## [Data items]
◇ ◇ ◇ ◇
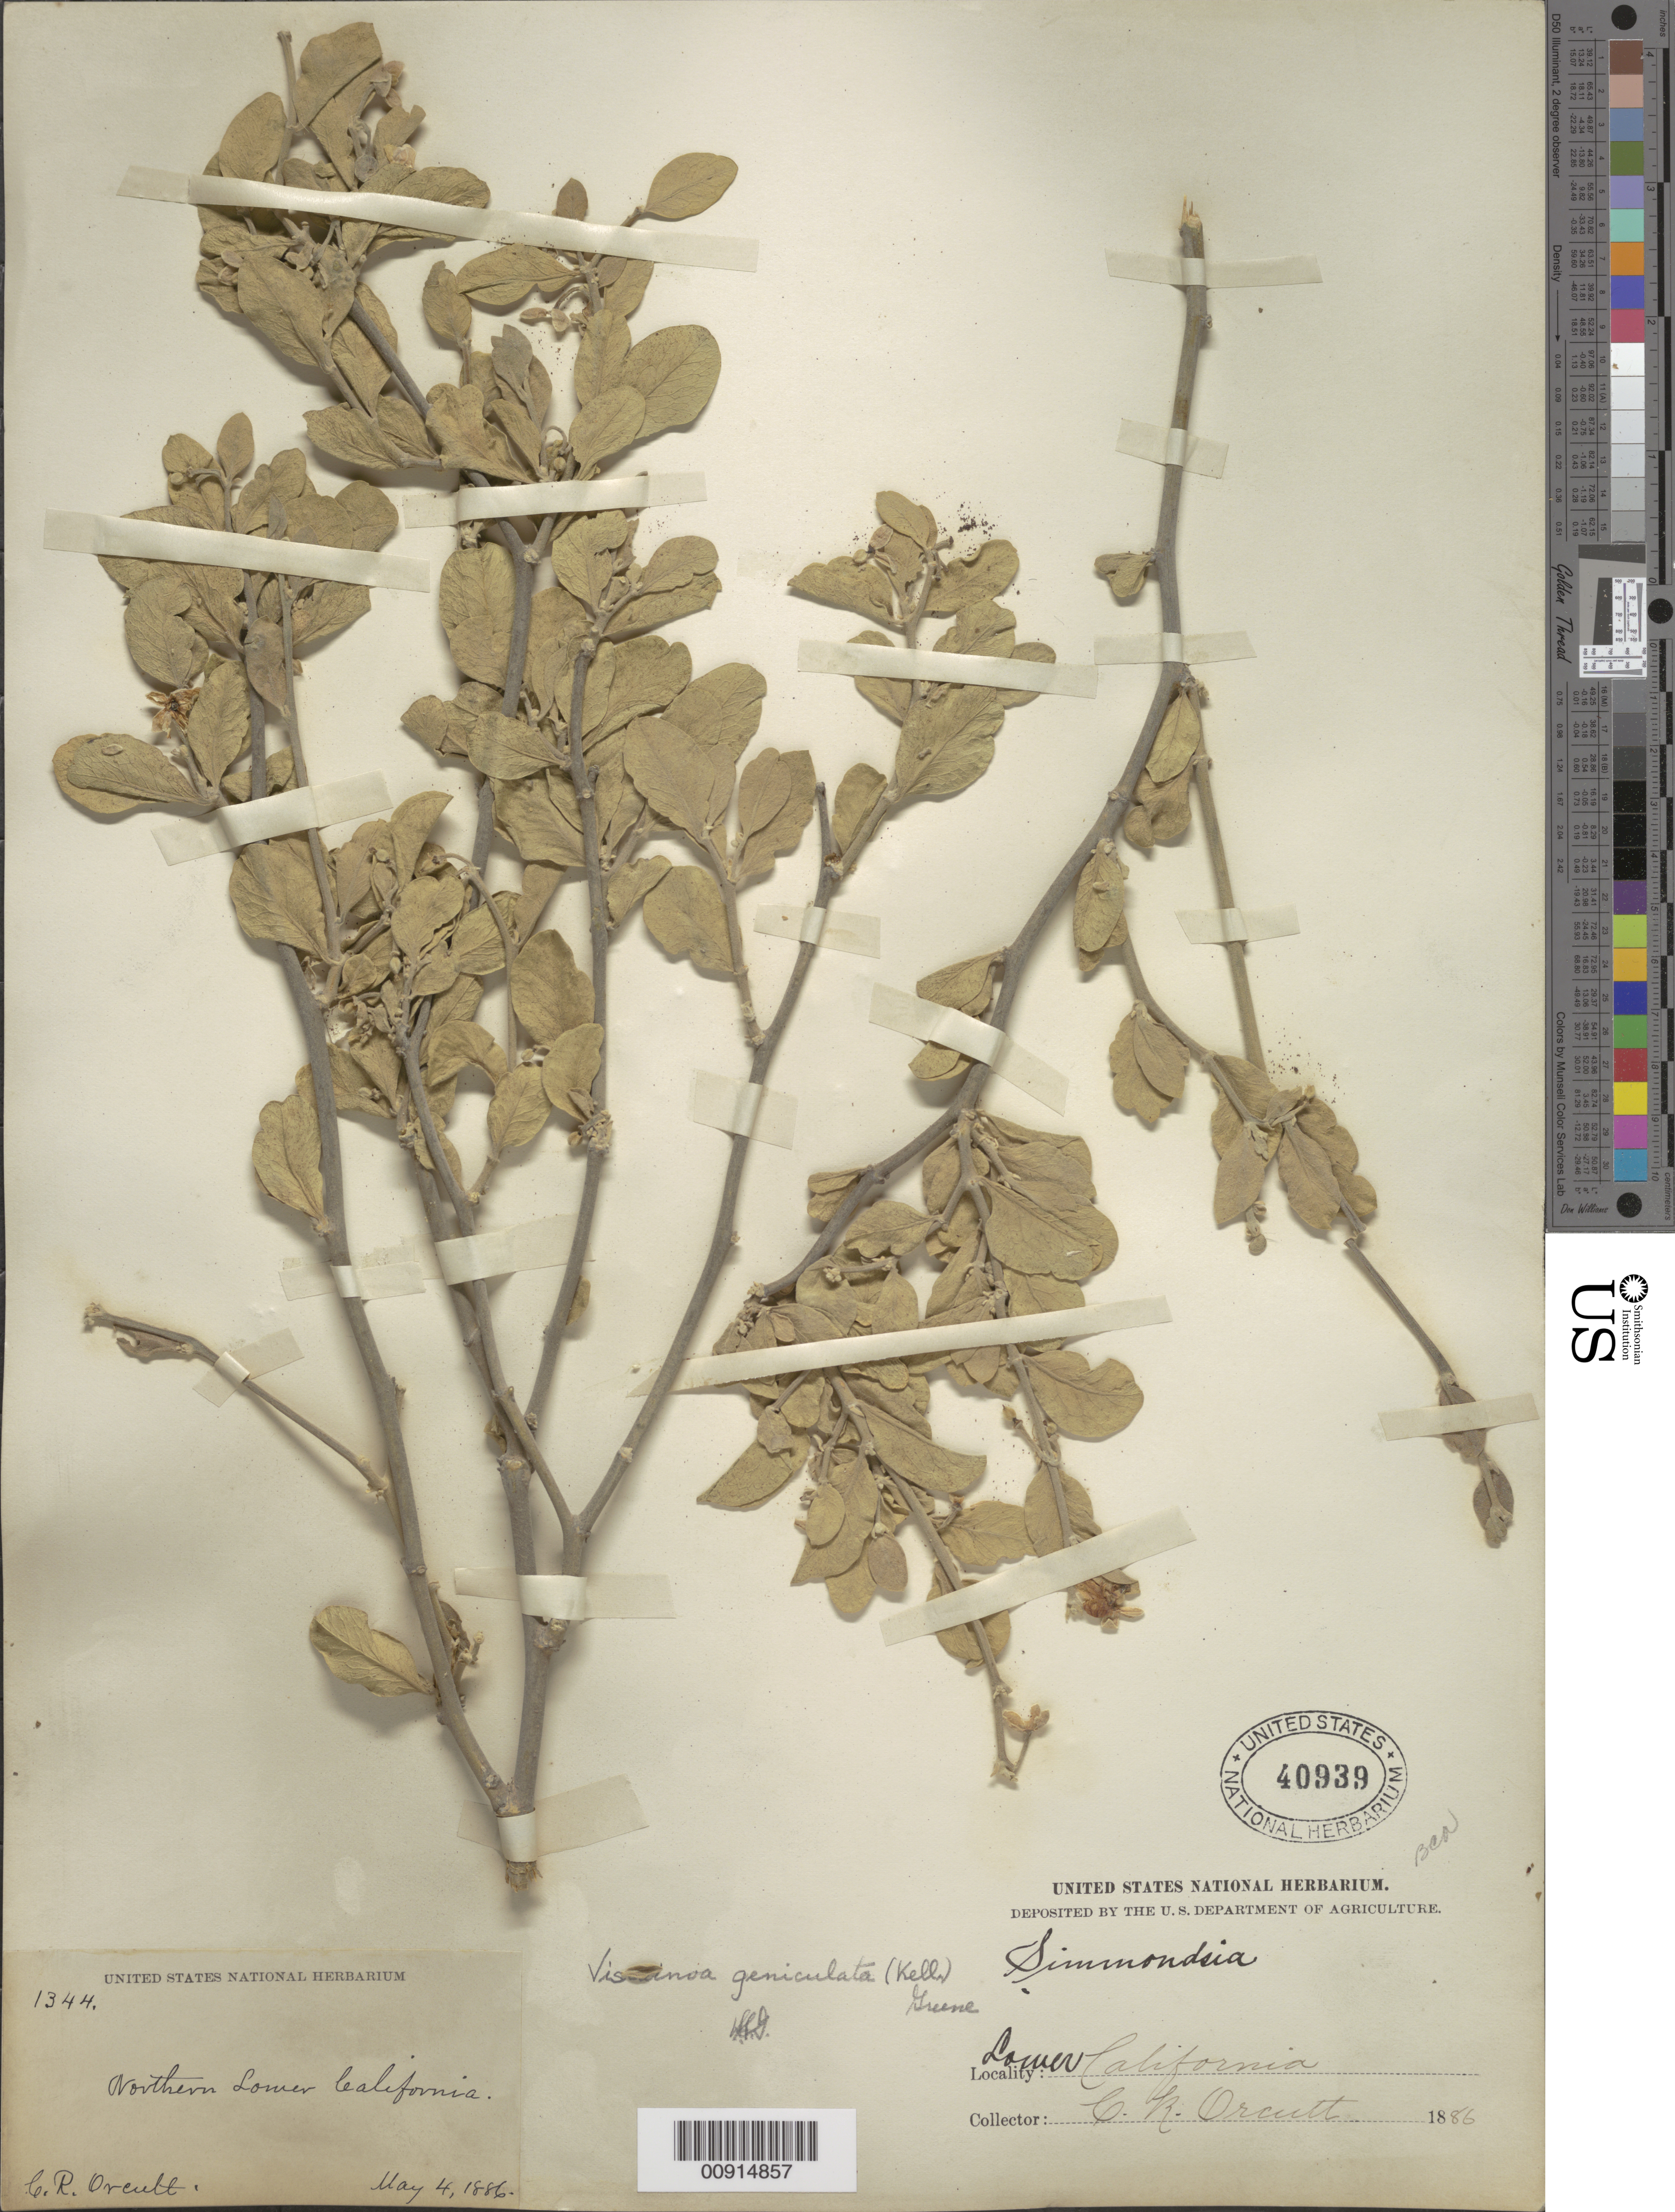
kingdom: Plantae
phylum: Tracheophyta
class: Magnoliopsida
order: Zygophyllales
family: Zygophyllaceae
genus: Viscainoa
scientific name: Viscainoa geniculata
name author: (Kellogg) Greene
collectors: C. R. Orcutt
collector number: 1344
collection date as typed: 04 May 1886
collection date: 1886-05-04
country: Mexico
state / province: Baja California Norte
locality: Northern Lower California.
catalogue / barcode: US 40939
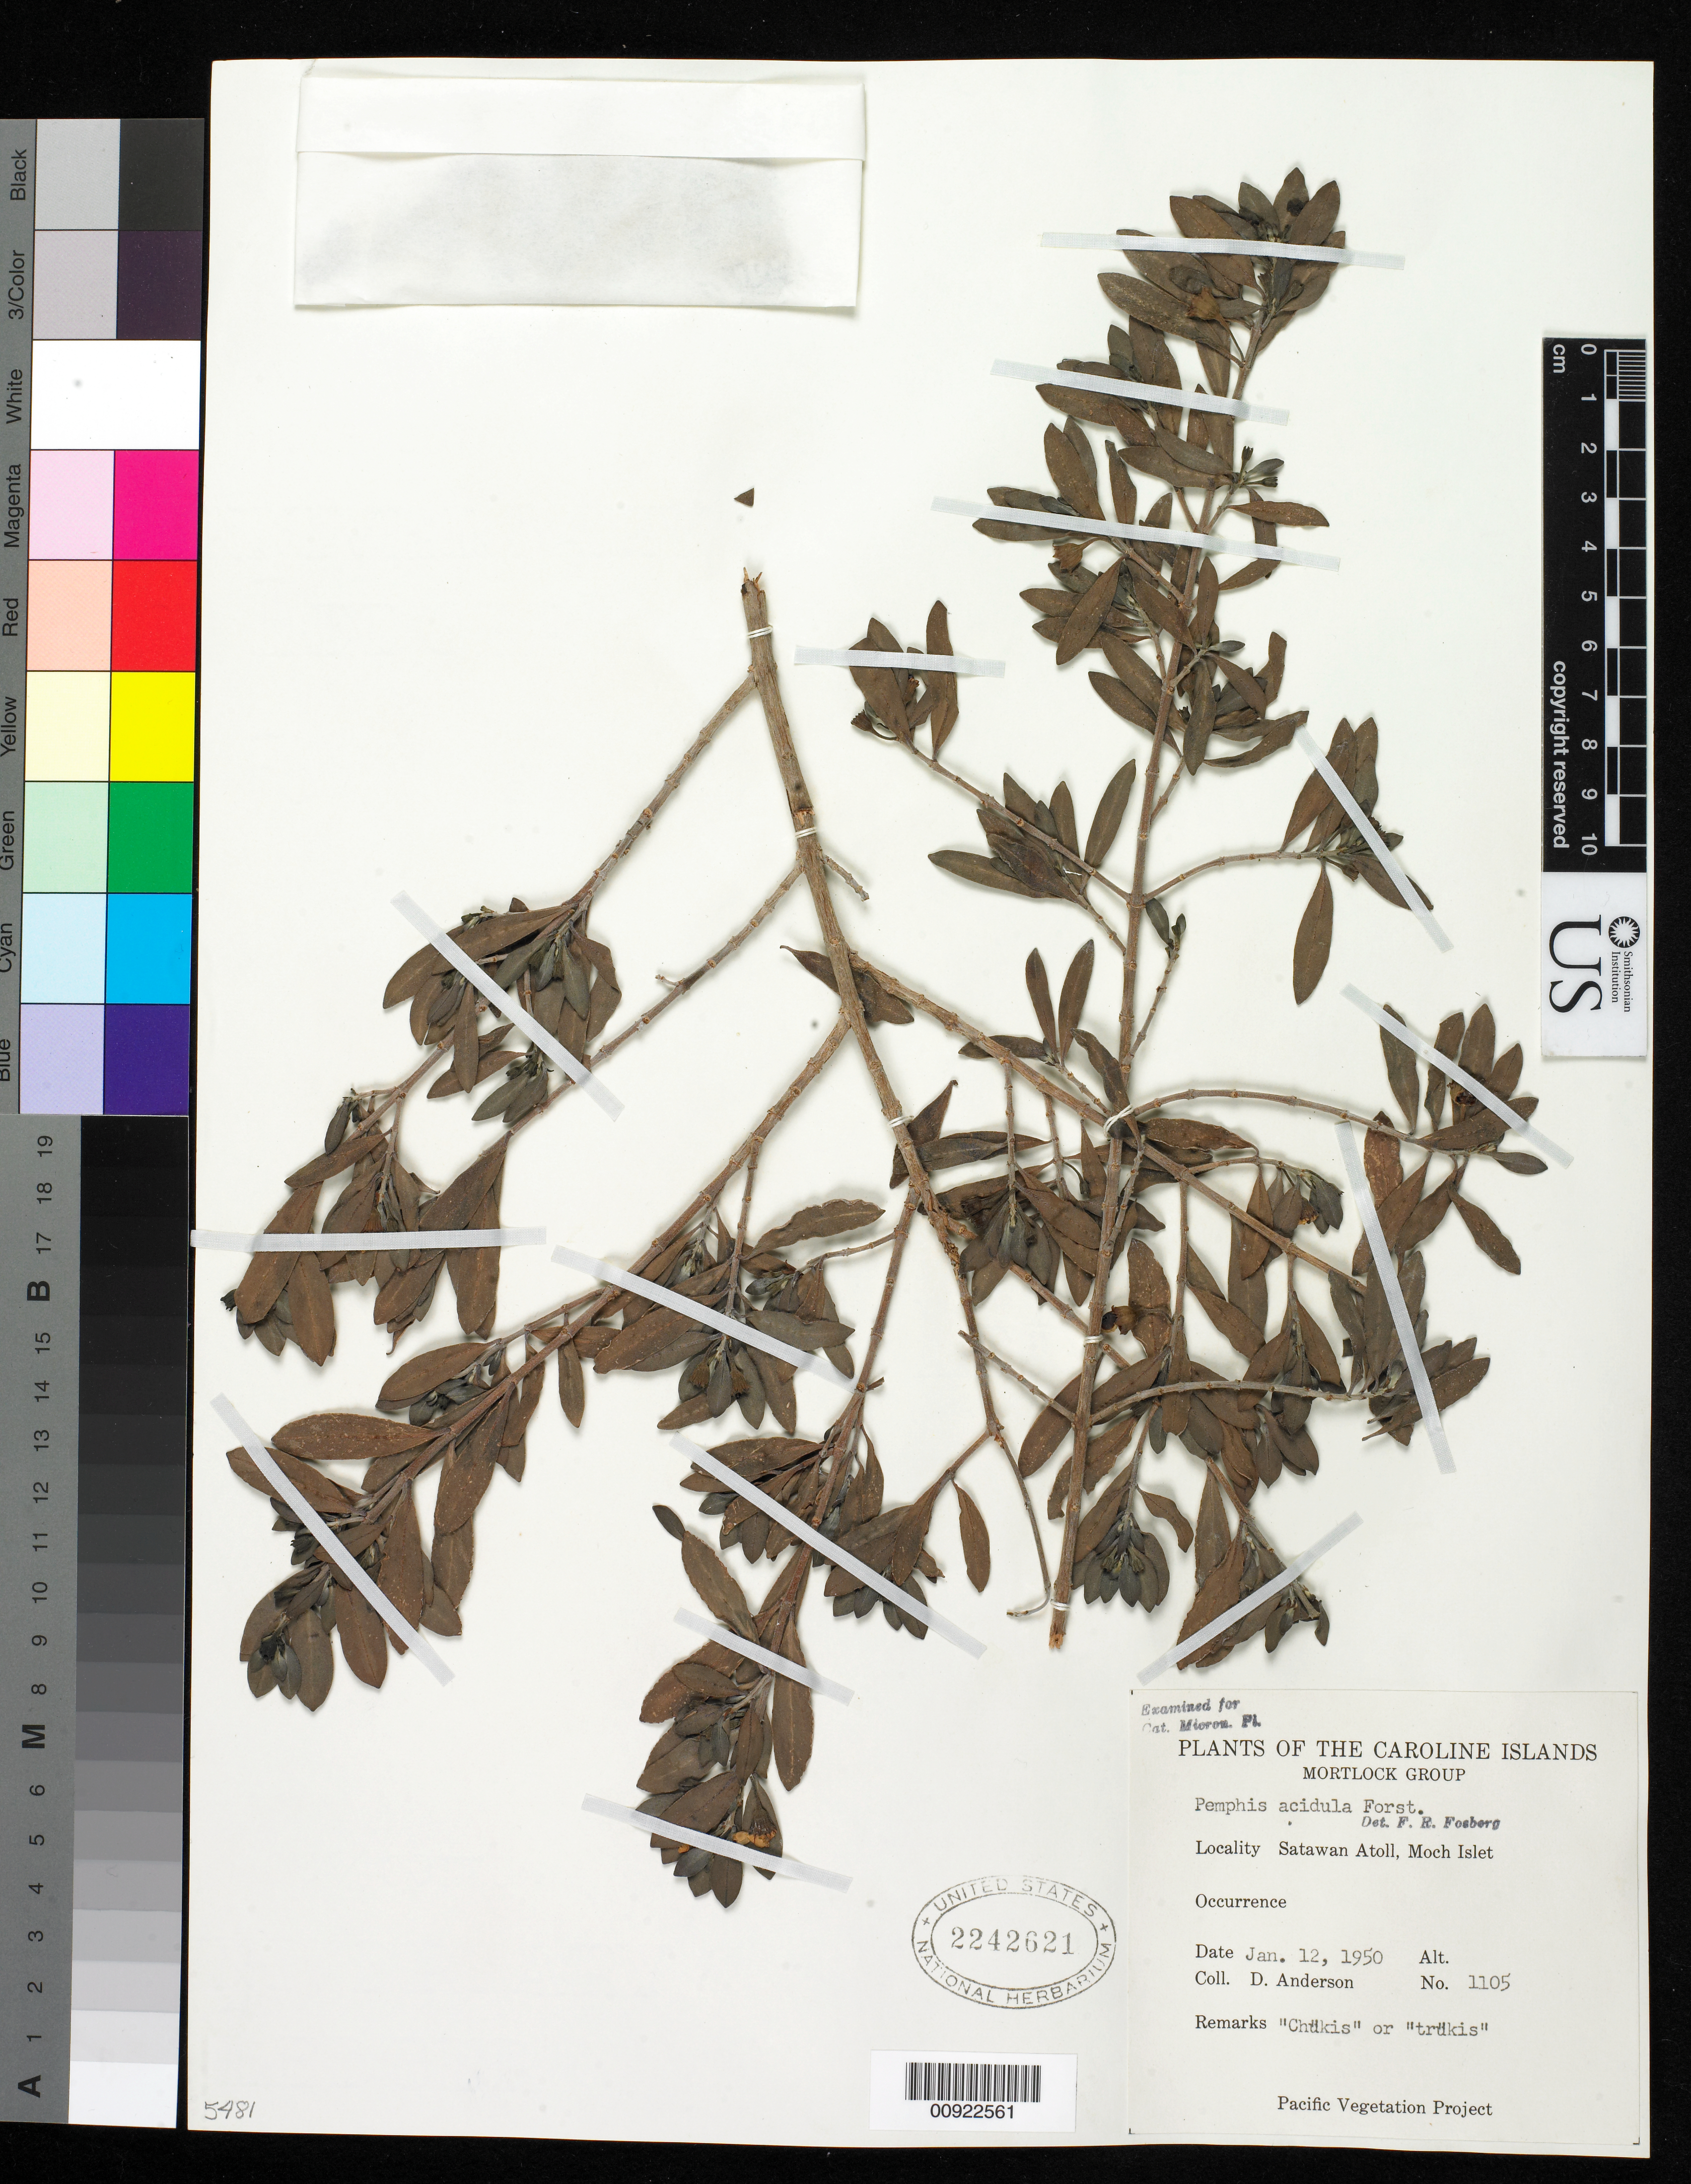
◇ ◇ ◇ ◇
Update the entries by replacing "collection date" with "gathering date" everywhere it occurs, changing nothing else. Leave the pictures out of your answer.

kingdom: Plantae
phylum: Tracheophyta
class: Magnoliopsida
order: Zygophyllales
family: Zygophyllaceae
genus: Viscainoa
scientific name: Viscainoa geniculata
name author: (Kellogg) Greene
collectors: C. R. Orcutt
collector number: 1344
gathering date as typed: 04 May 1886
gathering date: 1886-05-04
country: Mexico
state / province: Baja California Norte
locality: Northern Lower California.
catalogue / barcode: US 40939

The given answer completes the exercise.